By Sharon Wilkerson-Gilpin
Imagine coming home from work and calling your kids into the kitchen to help you chop veggies, turkey and cheese for a chef salad. They dash into the kitchen with smiles. They’re eager to talk with you about their day at school. You have fun preparing a delicious healthy meal together at dinnertime!
Talking with your family while preparing and eating healthy foods can help to nurture mind, body and spirit at dinnertime.
Cooking and eating healthy foods and getting kids involved in preparing them are two of many tips noted in Share the Table: The Importance of Dinnertime in America, a study by Dr. William J. Doherty. The study, commissioned by family-owned food company, Barilla, also offered these tips for family meals:
- Talking and listening more at the table
- Eating together more often
- Eliminating distractions
- Creating dinner theme nights
Benefits of Family Dinners: Nurturing Healthy and Strong Families
Kids who eat three or more times a week with their families are more likely to be in a healthy weight range and have healthier eating patterns, studies show.
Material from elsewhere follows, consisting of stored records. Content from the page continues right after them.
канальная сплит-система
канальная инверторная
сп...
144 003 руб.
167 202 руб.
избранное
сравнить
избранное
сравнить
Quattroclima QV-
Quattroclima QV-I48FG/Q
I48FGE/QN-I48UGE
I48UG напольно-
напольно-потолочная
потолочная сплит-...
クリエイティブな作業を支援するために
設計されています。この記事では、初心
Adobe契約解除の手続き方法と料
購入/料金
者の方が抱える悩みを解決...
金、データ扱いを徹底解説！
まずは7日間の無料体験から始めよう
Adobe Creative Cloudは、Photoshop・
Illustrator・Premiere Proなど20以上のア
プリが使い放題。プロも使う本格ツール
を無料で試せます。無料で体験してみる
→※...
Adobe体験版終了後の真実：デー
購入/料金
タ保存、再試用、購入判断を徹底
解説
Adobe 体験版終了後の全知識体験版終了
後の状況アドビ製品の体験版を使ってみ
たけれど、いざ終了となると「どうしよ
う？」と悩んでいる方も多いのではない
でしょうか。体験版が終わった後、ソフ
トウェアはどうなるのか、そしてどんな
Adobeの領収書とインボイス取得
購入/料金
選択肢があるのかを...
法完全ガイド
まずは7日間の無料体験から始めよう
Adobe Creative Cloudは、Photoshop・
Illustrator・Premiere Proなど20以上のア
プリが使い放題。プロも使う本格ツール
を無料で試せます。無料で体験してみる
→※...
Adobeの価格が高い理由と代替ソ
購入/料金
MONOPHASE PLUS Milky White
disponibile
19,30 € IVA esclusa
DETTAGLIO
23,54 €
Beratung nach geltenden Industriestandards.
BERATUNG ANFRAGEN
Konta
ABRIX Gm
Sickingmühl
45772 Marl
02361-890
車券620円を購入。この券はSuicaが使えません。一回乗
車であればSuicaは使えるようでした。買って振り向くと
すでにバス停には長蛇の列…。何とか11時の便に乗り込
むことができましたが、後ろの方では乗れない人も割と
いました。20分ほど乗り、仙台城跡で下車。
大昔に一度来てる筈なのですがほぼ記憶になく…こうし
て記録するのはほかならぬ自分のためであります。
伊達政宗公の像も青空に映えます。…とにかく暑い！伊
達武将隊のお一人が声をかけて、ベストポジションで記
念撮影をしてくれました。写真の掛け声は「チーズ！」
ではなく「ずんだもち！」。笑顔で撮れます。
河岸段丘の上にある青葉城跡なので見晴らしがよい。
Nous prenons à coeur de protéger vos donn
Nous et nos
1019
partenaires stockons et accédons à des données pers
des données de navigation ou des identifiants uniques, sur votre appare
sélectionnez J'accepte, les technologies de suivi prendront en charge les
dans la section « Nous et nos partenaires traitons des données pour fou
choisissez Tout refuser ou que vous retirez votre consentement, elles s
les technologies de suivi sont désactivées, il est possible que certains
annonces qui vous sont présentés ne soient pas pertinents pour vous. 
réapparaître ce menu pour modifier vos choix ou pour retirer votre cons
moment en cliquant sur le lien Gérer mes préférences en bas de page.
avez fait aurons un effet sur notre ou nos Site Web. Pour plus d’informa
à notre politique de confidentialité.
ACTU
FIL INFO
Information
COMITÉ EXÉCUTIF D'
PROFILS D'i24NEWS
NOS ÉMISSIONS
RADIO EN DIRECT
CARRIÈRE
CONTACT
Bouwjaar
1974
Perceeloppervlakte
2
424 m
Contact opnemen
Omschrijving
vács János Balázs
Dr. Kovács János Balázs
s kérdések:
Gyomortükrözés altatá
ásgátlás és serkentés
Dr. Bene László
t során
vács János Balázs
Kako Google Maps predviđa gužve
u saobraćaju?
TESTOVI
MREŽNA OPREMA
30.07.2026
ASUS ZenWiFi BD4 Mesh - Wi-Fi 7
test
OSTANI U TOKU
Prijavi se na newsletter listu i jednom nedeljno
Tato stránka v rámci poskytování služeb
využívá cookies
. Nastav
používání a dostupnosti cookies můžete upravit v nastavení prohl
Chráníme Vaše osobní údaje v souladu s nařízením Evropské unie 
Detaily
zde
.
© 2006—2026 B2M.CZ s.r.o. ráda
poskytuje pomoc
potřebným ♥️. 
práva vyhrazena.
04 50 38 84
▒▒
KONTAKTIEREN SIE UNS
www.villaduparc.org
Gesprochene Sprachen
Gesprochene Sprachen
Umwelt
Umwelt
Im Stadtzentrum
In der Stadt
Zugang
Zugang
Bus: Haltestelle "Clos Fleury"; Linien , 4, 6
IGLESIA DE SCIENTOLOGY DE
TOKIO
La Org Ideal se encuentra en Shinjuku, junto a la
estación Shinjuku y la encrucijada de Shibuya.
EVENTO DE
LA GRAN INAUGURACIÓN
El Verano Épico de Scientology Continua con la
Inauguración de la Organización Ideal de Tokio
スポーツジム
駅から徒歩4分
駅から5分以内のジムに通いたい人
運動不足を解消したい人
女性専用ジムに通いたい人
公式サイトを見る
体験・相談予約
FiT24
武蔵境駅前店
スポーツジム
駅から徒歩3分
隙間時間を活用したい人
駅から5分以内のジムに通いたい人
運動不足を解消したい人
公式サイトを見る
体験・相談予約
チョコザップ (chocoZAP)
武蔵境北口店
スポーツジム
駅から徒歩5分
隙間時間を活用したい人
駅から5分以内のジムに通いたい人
They’re also less likely to have an eating disorder, and they’re less likely to eat unhealthy foods.
The Family Dinner Project, a group which researches the benefits of family dinners, summarizes the benefits:
- Better academic performance
- Higher self esteem
- Greater sense of resilience
- Lower risk of substance abuse
- Lower risk of teen pregnancy
- Lower risk of depression
- Lower rates of obesity
Teens, especially, benefit from eating meals with their families. While they’re approaching young adulthood, they need the emotional, spiritual and physical support of their families.
Teens who eat with their families at least five times a week are 40 percent more likely to get A’s and B’s in school, studies show. They’re also 66 percent less likely to try marijuana, 59 percent less likely to smoke cigarettes and 42 percent less likely to drink alcohol, studies also show.
Why not consider clean eating at the family dinner table? What is clean eating? Clean eating involves eating healthy foods that are as close as possible to their natural state, according to the Mayo Clinic. It means eating foods rich in vitamins, minerals, high quality protein and healthy fats like fresh fruit, fresh vegetables, lean meats/proteins, grains and dairy products.
Preparing and serving healthy foods at family mealtime provides our families with abundant ways to enjoy a healthy lifestyle. It can also help our kids to adopt healthy lifestyles early in life that will equip them to teach their families to live healthier lives too!